### Problem:
Start with the line containing "262 | 369 | 6% |" and write out each line through the end of the listing, exactly as given.
+===+
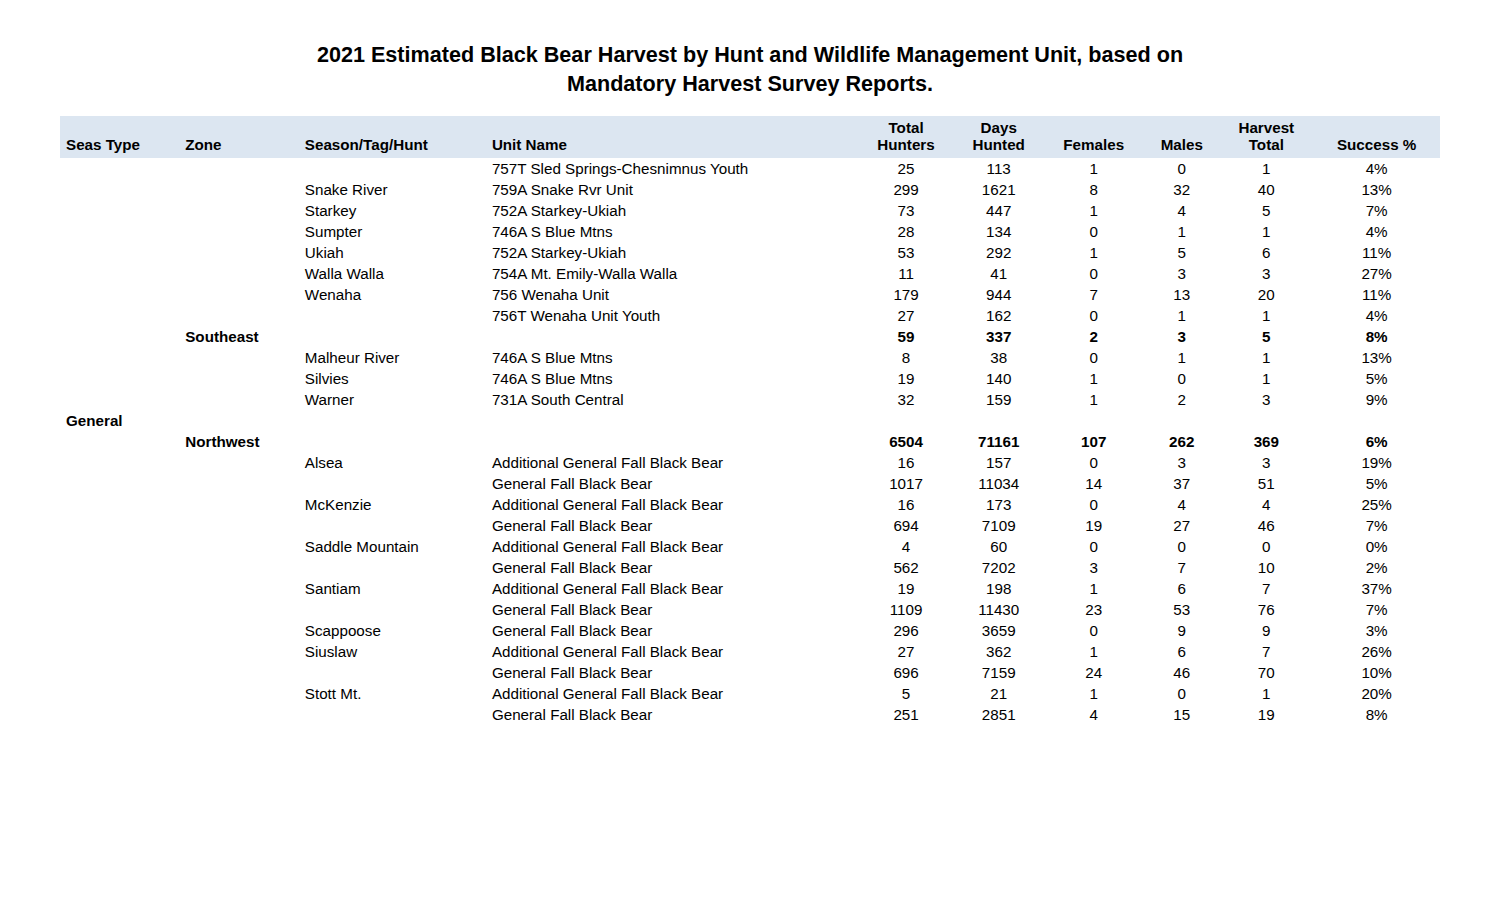2021 Estimated Black Bear Harvest by Hunt and Wildlife Management Unit, based on Mandatory Harvest Survey Reports.
| Seas Type | Zone | Season/Tag/Hunt | Unit Name | Total Hunters | Days Hunted | Females | Males | Harvest Total | Success % |
| --- | --- | --- | --- | --- | --- | --- | --- | --- | --- |
| | | | 757T Sled Springs-Chesnimnus Youth | 25 | 113 | 1 | 0 | 1 | 4% |
| | | Snake River | 759A Snake Rvr Unit | 299 | 1621 | 8 | 32 | 40 | 13% |
| | | Starkey | 752A Starkey-Ukiah | 73 | 447 | 1 | 4 | 5 | 7% |
| | | Sumpter | 746A S Blue Mtns | 28 | 134 | 0 | 1 | 1 | 4% |
| | | Ukiah | 752A Starkey-Ukiah | 53 | 292 | 1 | 5 | 6 | 11% |
| | | Walla Walla | 754A Mt. Emily-Walla Walla | 11 | 41 | 0 | 3 | 3 | 27% |
| | | Wenaha | 756 Wenaha Unit | 179 | 944 | 7 | 13 | 20 | 11% |
| | | | 756T Wenaha Unit Youth | 27 | 162 | 0 | 1 | 1 | 4% |
| | Southeast | | | 59 | 337 | 2 | 3 | 5 | 8% |
| | | Malheur River | 746A S Blue Mtns | 8 | 38 | 0 | 1 | 1 | 13% |
| | | Silvies | 746A S Blue Mtns | 19 | 140 | 1 | 0 | 1 | 5% |
| | | Warner | 731A South Central | 32 | 159 | 1 | 2 | 3 | 9% |
| General | | | | | | | | | |
| | Northwest | | | 6504 | 71161 | 107 | 262 | 369 | 6% |
| | | Alsea | Additional General Fall Black Bear | 16 | 157 | 0 | 3 | 3 | 19% |
| | | | General Fall Black Bear | 1017 | 11034 | 14 | 37 | 51 | 5% |
| | | McKenzie | Additional General Fall Black Bear | 16 | 173 | 0 | 4 | 4 | 25% |
| | | | General Fall Black Bear | 694 | 7109 | 19 | 27 | 46 | 7% |
| | | Saddle Mountain | Additional General Fall Black Bear | 4 | 60 | 0 | 0 | 0 | 0% |
| | | | General Fall Black Bear | 562 | 7202 | 3 | 7 | 10 | 2% |
| | | Santiam | Additional General Fall Black Bear | 19 | 198 | 1 | 6 | 7 | 37% |
| | | | General Fall Black Bear | 1109 | 11430 | 23 | 53 | 76 | 7% |
| | | Scappoose | General Fall Black Bear | 296 | 3659 | 0 | 9 | 9 | 3% |
| | | Siuslaw | Additional General Fall Black Bear | 27 | 362 | 1 | 6 | 7 | 26% |
| | | | General Fall Black Bear | 696 | 7159 | 24 | 46 | 70 | 10% |
| | | Stott Mt. | Additional General Fall Black Bear | 5 | 21 | 1 | 0 | 1 | 20% |
| | | | General Fall Black Bear | 251 | 2851 | 4 | 15 | 19 | 8% |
+===+
### Task result:
| | Northwest | | | 6504 | 71161 | 107 | 262 | 369 | 6% |
| | | Alsea | Additional General Fall Black Bear | 16 | 157 | 0 | 3 | 3 | 19% |
| | | | General Fall Black Bear | 1017 | 11034 | 14 | 37 | 51 | 5% |
| | | McKenzie | Additional General Fall Black Bear | 16 | 173 | 0 | 4 | 4 | 25% |
| | | | General Fall Black Bear | 694 | 7109 | 19 | 27 | 46 | 7% |
| | | Saddle Mountain | Additional General Fall Black Bear | 4 | 60 | 0 | 0 | 0 | 0% |
| | | | General Fall Black Bear | 562 | 7202 | 3 | 7 | 10 | 2% |
| | | Santiam | Additional General Fall Black Bear | 19 | 198 | 1 | 6 | 7 | 37% |
| | | | General Fall Black Bear | 1109 | 11430 | 23 | 53 | 76 | 7% |
| | | Scappoose | General Fall Black Bear | 296 | 3659 | 0 | 9 | 9 | 3% |
| | | Siuslaw | Additional General Fall Black Bear | 27 | 362 | 1 | 6 | 7 | 26% |
| | | | General Fall Black Bear | 696 | 7159 | 24 | 46 | 70 | 10% |
| | | Stott Mt. | Additional General Fall Black Bear | 5 | 21 | 1 | 0 | 1 | 20% |
| | | | General Fall Black Bear | 251 | 2851 | 4 | 15 | 19 | 8% |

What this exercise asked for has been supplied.